[[ Given information, beginning ]]
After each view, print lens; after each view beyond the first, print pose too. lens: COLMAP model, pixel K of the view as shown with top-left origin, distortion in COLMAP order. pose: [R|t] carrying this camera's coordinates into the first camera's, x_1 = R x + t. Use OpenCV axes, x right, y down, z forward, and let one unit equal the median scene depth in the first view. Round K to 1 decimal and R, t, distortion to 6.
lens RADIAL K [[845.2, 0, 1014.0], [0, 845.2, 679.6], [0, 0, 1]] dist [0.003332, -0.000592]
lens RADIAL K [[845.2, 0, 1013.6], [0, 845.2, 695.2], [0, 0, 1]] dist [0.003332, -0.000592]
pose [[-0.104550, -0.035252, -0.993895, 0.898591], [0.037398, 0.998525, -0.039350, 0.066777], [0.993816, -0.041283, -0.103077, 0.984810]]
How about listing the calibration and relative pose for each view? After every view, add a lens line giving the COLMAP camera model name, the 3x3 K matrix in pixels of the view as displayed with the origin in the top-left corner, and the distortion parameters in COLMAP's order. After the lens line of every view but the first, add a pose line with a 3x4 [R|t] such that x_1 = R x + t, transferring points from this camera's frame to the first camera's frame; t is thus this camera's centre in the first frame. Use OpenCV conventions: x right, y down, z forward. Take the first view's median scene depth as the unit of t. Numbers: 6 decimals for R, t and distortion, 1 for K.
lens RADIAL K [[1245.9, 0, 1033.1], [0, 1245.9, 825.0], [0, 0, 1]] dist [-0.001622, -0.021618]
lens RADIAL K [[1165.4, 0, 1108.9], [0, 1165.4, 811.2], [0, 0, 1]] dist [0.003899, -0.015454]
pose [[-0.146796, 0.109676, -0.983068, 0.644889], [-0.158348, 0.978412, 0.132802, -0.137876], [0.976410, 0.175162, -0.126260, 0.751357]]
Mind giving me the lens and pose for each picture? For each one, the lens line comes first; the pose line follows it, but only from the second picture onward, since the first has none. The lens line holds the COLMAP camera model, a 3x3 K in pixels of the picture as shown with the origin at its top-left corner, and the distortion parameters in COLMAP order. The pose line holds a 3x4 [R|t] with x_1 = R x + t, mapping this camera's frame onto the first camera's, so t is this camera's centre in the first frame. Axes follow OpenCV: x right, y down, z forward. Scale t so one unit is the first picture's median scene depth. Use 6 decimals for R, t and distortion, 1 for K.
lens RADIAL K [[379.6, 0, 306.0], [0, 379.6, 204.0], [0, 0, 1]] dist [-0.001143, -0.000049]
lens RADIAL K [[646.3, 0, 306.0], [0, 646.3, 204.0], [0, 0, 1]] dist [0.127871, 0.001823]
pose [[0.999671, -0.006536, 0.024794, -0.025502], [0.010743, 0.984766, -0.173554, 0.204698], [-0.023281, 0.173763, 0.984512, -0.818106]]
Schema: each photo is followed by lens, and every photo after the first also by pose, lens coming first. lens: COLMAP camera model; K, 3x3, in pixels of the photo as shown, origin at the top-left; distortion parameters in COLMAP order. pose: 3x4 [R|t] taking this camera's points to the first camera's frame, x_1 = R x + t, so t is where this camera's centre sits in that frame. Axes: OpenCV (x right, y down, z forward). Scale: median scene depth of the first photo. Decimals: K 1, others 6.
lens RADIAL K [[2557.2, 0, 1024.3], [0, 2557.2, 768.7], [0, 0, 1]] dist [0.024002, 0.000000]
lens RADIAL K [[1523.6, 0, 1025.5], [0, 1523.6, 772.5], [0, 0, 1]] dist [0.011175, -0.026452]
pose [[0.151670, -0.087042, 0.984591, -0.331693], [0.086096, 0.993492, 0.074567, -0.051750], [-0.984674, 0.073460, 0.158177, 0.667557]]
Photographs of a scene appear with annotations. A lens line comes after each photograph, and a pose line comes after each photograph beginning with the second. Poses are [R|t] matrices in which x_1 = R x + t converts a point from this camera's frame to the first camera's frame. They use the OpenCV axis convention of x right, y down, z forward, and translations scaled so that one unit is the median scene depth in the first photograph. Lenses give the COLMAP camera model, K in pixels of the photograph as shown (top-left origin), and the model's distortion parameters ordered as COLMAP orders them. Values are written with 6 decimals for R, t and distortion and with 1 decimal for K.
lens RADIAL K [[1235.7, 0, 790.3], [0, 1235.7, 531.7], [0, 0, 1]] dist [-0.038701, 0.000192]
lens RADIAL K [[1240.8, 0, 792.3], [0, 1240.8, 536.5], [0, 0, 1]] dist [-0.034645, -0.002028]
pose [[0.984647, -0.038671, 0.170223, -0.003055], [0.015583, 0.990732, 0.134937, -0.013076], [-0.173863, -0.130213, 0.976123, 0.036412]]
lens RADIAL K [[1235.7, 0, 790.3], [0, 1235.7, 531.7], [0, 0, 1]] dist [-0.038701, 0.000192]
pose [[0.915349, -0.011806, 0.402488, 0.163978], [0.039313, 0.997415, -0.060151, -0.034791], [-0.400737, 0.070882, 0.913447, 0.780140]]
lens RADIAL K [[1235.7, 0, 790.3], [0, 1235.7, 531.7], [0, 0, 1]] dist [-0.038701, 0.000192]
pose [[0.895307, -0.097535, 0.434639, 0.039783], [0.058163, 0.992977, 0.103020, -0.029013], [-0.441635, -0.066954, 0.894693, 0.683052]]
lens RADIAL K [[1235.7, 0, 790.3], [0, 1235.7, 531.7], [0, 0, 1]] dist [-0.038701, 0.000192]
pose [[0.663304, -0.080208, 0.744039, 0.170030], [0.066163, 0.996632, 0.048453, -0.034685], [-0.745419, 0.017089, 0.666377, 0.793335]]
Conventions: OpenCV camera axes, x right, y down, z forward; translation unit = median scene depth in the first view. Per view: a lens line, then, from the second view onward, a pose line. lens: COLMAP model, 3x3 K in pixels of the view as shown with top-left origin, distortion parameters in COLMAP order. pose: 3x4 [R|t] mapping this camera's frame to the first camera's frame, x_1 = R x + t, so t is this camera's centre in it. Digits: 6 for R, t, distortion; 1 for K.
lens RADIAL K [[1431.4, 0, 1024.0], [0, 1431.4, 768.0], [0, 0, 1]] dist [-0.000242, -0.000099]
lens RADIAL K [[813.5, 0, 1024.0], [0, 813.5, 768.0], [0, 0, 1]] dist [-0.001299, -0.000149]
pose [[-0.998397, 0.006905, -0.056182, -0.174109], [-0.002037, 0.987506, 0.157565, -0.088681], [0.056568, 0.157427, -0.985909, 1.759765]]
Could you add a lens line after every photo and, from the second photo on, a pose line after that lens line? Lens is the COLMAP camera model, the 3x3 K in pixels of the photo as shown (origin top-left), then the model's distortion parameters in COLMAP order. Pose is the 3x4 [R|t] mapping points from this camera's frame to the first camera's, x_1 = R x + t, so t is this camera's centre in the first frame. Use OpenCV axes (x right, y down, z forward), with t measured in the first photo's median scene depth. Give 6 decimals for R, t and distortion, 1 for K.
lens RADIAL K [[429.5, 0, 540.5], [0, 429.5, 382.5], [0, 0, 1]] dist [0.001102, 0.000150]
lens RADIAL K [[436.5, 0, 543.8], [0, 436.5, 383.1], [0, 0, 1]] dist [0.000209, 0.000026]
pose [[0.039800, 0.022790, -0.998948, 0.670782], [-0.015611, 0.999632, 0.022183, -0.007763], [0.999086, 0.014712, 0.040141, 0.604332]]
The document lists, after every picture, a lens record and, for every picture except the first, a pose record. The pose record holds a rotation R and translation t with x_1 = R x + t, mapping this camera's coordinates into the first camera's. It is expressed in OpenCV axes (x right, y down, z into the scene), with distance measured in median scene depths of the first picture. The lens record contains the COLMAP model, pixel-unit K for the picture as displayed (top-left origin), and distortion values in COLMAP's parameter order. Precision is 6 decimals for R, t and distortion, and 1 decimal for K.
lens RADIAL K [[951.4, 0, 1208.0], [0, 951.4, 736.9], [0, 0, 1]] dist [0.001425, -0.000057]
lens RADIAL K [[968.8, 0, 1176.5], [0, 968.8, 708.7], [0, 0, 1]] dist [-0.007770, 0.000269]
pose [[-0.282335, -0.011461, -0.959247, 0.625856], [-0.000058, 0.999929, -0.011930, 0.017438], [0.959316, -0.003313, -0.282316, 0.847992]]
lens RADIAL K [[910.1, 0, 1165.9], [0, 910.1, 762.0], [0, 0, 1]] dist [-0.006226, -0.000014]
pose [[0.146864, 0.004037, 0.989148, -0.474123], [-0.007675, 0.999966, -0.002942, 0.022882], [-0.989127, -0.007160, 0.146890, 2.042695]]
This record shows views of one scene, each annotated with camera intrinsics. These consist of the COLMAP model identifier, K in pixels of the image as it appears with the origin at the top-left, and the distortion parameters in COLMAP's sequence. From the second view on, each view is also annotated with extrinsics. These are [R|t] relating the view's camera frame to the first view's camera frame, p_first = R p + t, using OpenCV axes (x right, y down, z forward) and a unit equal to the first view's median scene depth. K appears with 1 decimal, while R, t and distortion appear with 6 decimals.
[[ Given information, end ]]
● **Problem statement**:
Quote everything from the start of the lines down to the line containing "0.175162, -0.126260, 0.751357]]", including that line, reproducing each one without change.

● **The completed task**:
After each view, print lens; after each view beyond the first, print pose too. lens: COLMAP model, pixel K of the view as shown with top-left origin, distortion in COLMAP order. pose: [R|t] carrying this camera's coordinates into the first camera's, x_1 = R x + t. Use OpenCV axes, x right, y down, z forward, and let one unit equal the median scene depth in the first view. Round K to 1 decimal and R, t, distortion to 6.
lens RADIAL K [[845.2, 0, 1014.0], [0, 845.2, 679.6], [0, 0, 1]] dist [0.003332, -0.000592]
lens RADIAL K [[845.2, 0, 1013.6], [0, 845.2, 695.2], [0, 0, 1]] dist [0.003332, -0.000592]
pose [[-0.104550, -0.035252, -0.993895, 0.898591], [0.037398, 0.998525, -0.039350, 0.066777], [0.993816, -0.041283, -0.103077, 0.984810]]
How about listing the calibration and relative pose for each view? After every view, add a lens line giving the COLMAP camera model name, the 3x3 K matrix in pixels of the view as displayed with the origin in the top-left corner, and the distortion parameters in COLMAP's order. After the lens line of every view but the first, add a pose line with a 3x4 [R|t] such that x_1 = R x + t, transferring points from this camera's frame to the first camera's frame; t is thus this camera's centre in the first frame. Use OpenCV conventions: x right, y down, z forward. Take the first view's median scene depth as the unit of t. Numbers: 6 decimals for R, t and distortion, 1 for K.
lens RADIAL K [[1245.9, 0, 1033.1], [0, 1245.9, 825.0], [0, 0, 1]] dist [-0.001622, -0.021618]
lens RADIAL K [[1165.4, 0, 1108.9], [0, 1165.4, 811.2], [0, 0, 1]] dist [0.003899, -0.015454]
pose [[-0.146796, 0.109676, -0.983068, 0.644889], [-0.158348, 0.978412, 0.132802, -0.137876], [0.976410, 0.175162, -0.126260, 0.751357]]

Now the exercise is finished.